STRIDE Threat Model Explorer¶
Scaffold
This MicroSim has been scaffolded from its specification. The interactive implementation has not been built yet.
Learning Objective¶
Students will be able to apply the STRIDE framework to a system's data flow diagram, identifying at least one threat from each STRIDE category for the depicted system.
- Bloom Level: Apply (L3) — Use the STRIDE framework to identify threats at specific components and data flows in a system architecture.
- Bloom Verb: Use (Apply STRIDE)
- Library: p5.js
Preview¶
Specification¶
The full specification below is extracted from Chapter 14: Security Architecture.
Type: diagram
**sim-id:** stride-threat-explorer<br/>
**Library:** p5.js<br/>
**Status:** Specified
Purpose: Interactive system diagram (data flow diagram style) for a realistic example system (healthcare patient portal), with STRIDE threat categories applied to each component and data flow — allowing students to identify threats at each point.

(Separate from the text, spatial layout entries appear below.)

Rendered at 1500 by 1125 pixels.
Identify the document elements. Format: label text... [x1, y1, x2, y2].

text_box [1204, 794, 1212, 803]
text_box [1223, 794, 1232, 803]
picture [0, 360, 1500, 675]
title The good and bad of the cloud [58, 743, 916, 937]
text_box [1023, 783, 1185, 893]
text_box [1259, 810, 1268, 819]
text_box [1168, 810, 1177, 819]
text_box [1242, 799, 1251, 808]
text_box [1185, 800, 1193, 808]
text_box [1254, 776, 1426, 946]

Bloom Level: Apply (L3) — Use the STRIDE framework to identify threats at specific components and data flows in a system architecture.
Bloom Verb: Use (Apply STRIDE)
Learning Objective: Students will be able to apply the STRIDE framework to a system's data flow diagram, identifying at least one threat from each STRIDE category for the depicted system.
Canvas layout:
- Data flow diagram showing: Browser/Mobile Client, API Gateway, Authentication Service, Patient Portal Service, EHR Integration, Database
- Arrows showing data flows between components, labeled with flow type (patient data, auth token, prescriptions)
- Each component shown as a rounded rectangle; data stores as double-horizontal-lined rectangles; external entities as rectangles
- Trust boundary lines (dashed) separating untrusted (client), trusted (internal services), and highly trusted (database) zones
Interaction:
- Click any component or data flow arrow to open a STRIDE analysis panel for that element
- Panel shows the six STRIDE categories with a description of the relevant threat for that element
- "Add Mitigation" button per threat to record a mitigation strategy
- Toggle "Show Trust Boundaries" to highlight zones
Example STRIDE analysis for API Gateway:
- Spoofing: Attacker uses stolen JWT token to authenticate as legitimate user → Mitigation: Token binding, short token lifetime, revocation list
- Tampering: Attacker modifies API request payload in transit → Mitigation: HTTPS with certificate pinning
- Repudiation: API calls not logged with sufficient detail → Mitigation: Structured request logging with user ID, timestamp, operation, outcome
- Information Disclosure: Verbose error messages expose internal architecture → Mitigation: Sanitize error messages; log details internally only
- Denial of Service: Synthetic traffic overwhelms gateway → Mitigation: Rate limiting, WAF, DDoS mitigation service
- Elevation of Privilege: Forged claims in JWT token → Mitigation: Signature verification, claims validation, audience restriction
Color scheme: Red for Spoofing/Tampering/Elevation threats, Orange for Information Disclosure, Yellow for Repudiation/DoS. Blue for trusted zone, Gray for untrusted zone.
Responsive: Diagram scales to container width; components reposition proportionally.